▶ **WHAT THE TASK REQUIRES**:
Copy every line of text in the listing below without changing it, and leave the pictures out of your answer.

RAW DATA section start

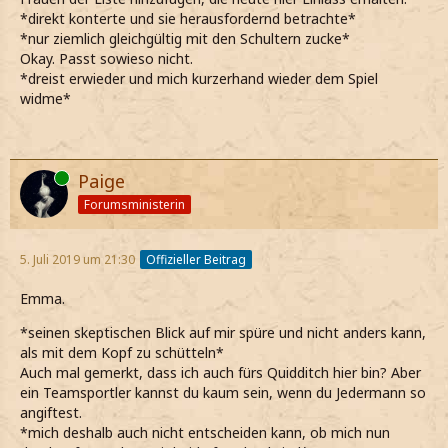
*direkt konterte und sie herausfordernd betrachte*
*nur ziemlich gleichgültig mit den Schultern zucke*
Okay. Passt sowieso nicht.
*dreist erwieder und mich kurzerhand wieder dem Spiel
widme*
Online
Paige
Forumsministerin
5. Juli 2019 um 21:30
Offizieller Beitrag
Emma.
*seinen skeptischen Blick auf mir spüre und nicht anders kann,
als mit dem Kopf zu schütteln*
Auch mal gemerkt, dass ich auch fürs Quidditch hier bin? Aber
ein Teamsportler kannst du kaum sein, wenn du Jedermann so
angiftest.
*mich deshalb auch nicht entscheiden kann, ob mich nun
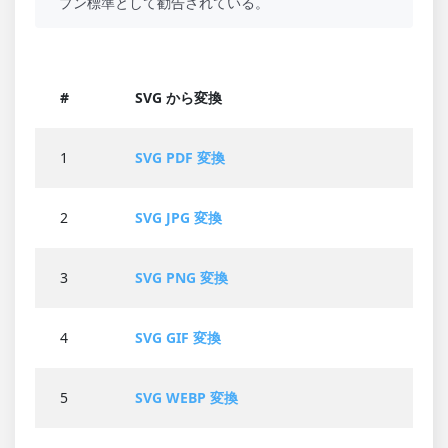
プン標準として勧告されている。
#
SVG から変換
1
SVG PDF 変換
2
SVG JPG 変換
3
SVG PNG 変換
4
SVG GIF 変換
5
SVG WEBP 変換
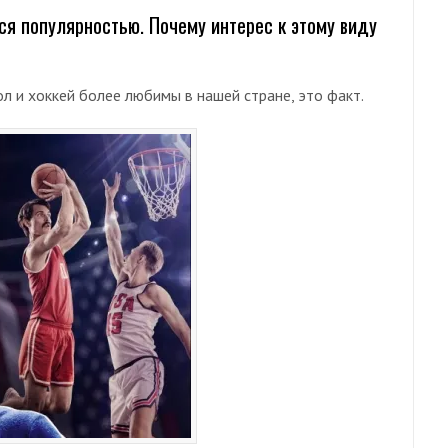
ся популярностью. Почему интерес к этому виду
л и хоккей более любимы в нашей стране, это факт.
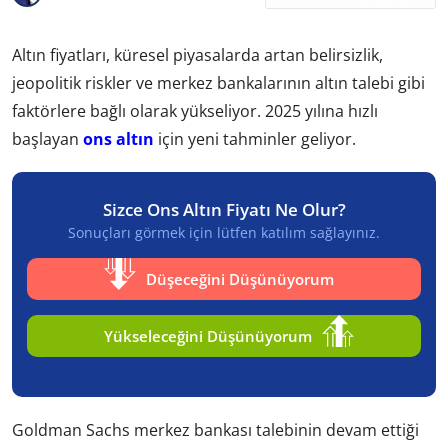
Altın fiyatları, küresel piyasalarda artan belirsizlik,
jeopolitik riskler ve merkez bankalarının altın talebi gibi
faktörlere bağlı olarak yükseliyor. 2025 yılına hızlı
başlayan
ons altın
için yeni tahminler geliyor.
Sizce Ons Altın Fiyatı Ne Olur?
Sonuçları görmek için lütfen katılım sağlayınız.
Düşeceğini Düşünüyorum
Yükseleceğini Düşünüyorum
Goldman Sachs merkez bankası talebinin devam ettiği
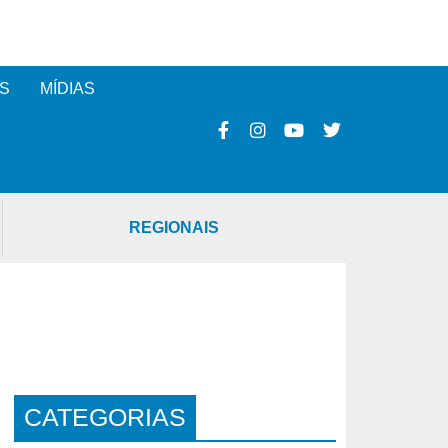
S
MÍDIAS
REGIONAIS
CATEGORIAS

RAW DATA section end

▶ **RESPONSE AREA**:
*direkt konterte und sie herausfordernd betrachte*
*nur ziemlich gleichgültig mit den Schultern zucke*
Okay. Passt sowieso nicht.
*dreist erwieder und mich kurzerhand wieder dem Spiel
widme*
Online
Paige
Forumsministerin
5. Juli 2019 um 21:30
Offizieller Beitrag
Emma.
*seinen skeptischen Blick auf mir spüre und nicht anders kann,
als mit dem Kopf zu schütteln*
Auch mal gemerkt, dass ich auch fürs Quidditch hier bin? Aber
ein Teamsportler kannst du kaum sein, wenn du Jedermann so
angiftest.
*mich deshalb auch nicht entscheiden kann, ob mich nun
プン標準として勧告されている。
#
SVG から変換
1
SVG PDF 変換
2
SVG JPG 変換
3
SVG PNG 変換
4
SVG GIF 変換
5
SVG WEBP 変換
ся популярностью. Почему интерес к этому виду
л и хоккей более любимы в нашей стране, это факт.
Altın fiyatları, küresel piyasalarda artan belirsizlik,
jeopolitik riskler ve merkez bankalarının altın talebi gibi
faktörlere bağlı olarak yükseliyor. 2025 yılına hızlı
başlayan
ons altın
için yeni tahminler geliyor.
Sizce Ons Altın Fiyatı Ne Olur?
Sonuçları görmek için lütfen katılım sağlayınız.
Düşeceğini Düşünüyorum
Yükseleceğini Düşünüyorum
Goldman Sachs merkez bankası talebinin devam ettiği
S
MÍDIAS
REGIONAIS
CATEGORIAS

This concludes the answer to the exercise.